## ACTIVITY LIST
1. Can you condense the paragraph of the whisky tasting notes that begins "Ultimately, I would be pretty happy" into a short bulleted list that keeps its main points?
2. Could you pick up the whisky tasting notes after their final sentence and keep writing in the same style?

Ultimately, I would be pretty happy drinking a whole bottle of this blend. It's challenging, but ultimately an enjoyable experience. If you're in Europe, these do pop up at auction semi-regularly, so it's worth keeping an eye out. They don't seem to go for absurd amounts of money, so it's worth trying some history.

Johnnie Walker Black Label - Modern

Nose: grain-forward, malt behind, a touch of soft sherry, hints of Caol Ila peat, maple syrup, orange peel, vanilla. After adding a few drops of water, the grain becomes even stronger, oak and savory notes finally emerge, the peat becomes more mossy, the orange peel starts to resemble Starbursts,

Taste: caramel/grain/malt sweetness up front, shifting a bit towards bittersweet around the back, some sherry and soft oak come out around the middle. After dilution, it becomes sweeter, but grainier and more bland, with the sherry integrating and bolstering the caramel.

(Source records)

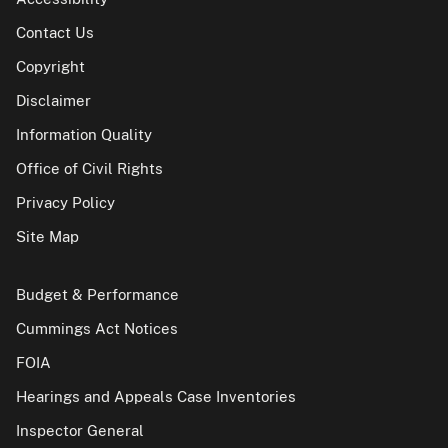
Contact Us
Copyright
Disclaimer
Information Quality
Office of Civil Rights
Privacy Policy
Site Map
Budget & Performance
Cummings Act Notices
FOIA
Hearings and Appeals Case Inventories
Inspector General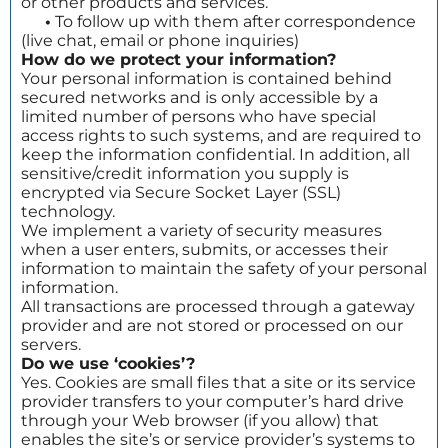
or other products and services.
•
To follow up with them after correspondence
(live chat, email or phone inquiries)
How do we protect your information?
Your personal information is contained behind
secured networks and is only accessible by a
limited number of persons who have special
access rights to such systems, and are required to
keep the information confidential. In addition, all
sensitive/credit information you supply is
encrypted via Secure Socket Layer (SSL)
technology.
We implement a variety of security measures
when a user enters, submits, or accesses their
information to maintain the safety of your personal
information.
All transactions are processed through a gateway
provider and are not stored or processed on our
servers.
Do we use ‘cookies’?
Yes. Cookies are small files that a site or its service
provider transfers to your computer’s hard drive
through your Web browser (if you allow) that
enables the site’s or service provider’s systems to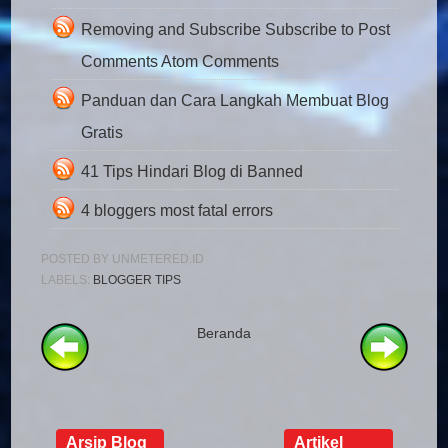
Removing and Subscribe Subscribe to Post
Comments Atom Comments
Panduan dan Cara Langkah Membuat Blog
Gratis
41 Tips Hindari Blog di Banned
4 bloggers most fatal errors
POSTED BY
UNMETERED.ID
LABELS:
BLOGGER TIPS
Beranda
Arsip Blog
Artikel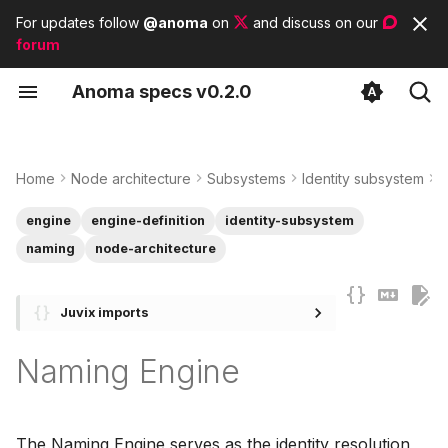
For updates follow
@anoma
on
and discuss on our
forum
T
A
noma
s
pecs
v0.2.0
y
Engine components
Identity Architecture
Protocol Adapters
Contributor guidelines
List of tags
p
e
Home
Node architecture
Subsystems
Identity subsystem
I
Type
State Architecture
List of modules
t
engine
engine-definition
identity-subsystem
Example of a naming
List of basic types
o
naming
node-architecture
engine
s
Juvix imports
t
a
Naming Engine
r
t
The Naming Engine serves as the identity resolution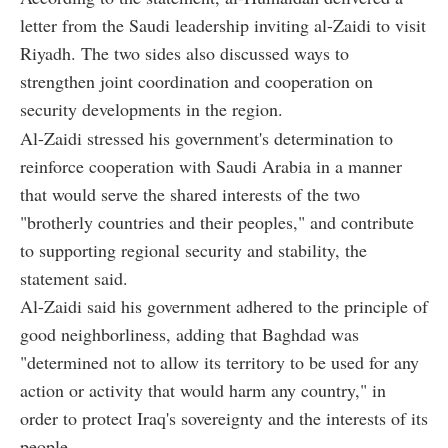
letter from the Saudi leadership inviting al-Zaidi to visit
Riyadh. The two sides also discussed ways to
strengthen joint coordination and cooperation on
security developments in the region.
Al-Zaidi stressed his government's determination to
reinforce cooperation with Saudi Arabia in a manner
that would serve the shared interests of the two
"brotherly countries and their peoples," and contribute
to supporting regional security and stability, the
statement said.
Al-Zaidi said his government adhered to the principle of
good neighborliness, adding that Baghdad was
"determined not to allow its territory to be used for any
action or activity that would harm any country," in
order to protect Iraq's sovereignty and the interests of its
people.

## RESULTS OF THE TASKS
1.
- The reviewer would happily drink a whole bottle of this blend.
- It is challenging but ultimately enjoyable.
- In Europe, these bottles appear at auction semi-regularly, so it's worth watching for them.
- They don't usually sell for absurd prices, which makes trying a piece of history worthwhile.

2.
Finish: soft sherry, oak, grain, a touch of malt, a whiff of peat

Modern Black Label does exactly what it's supposed to do - provide an inoffensive but not completely boring experience. I've covered it a couple of times, in both 40% and 43% incarnations. In either guise, the most readily apparently difference with the 1970s version is the lack of sherry. What is there lacks the deep funkiness of the 70s bottling, again keeping the experience in a firmly unchallenging mode. Whether this is better or worse is going to depend on your taste, but it's clear that the scope of flavors allowed into the blend has narrowed and the malt content has dropped significantly. I still feel comfortable recommending modern Black Label, especially as a platform for further blending, but it's nothing like what it used to be.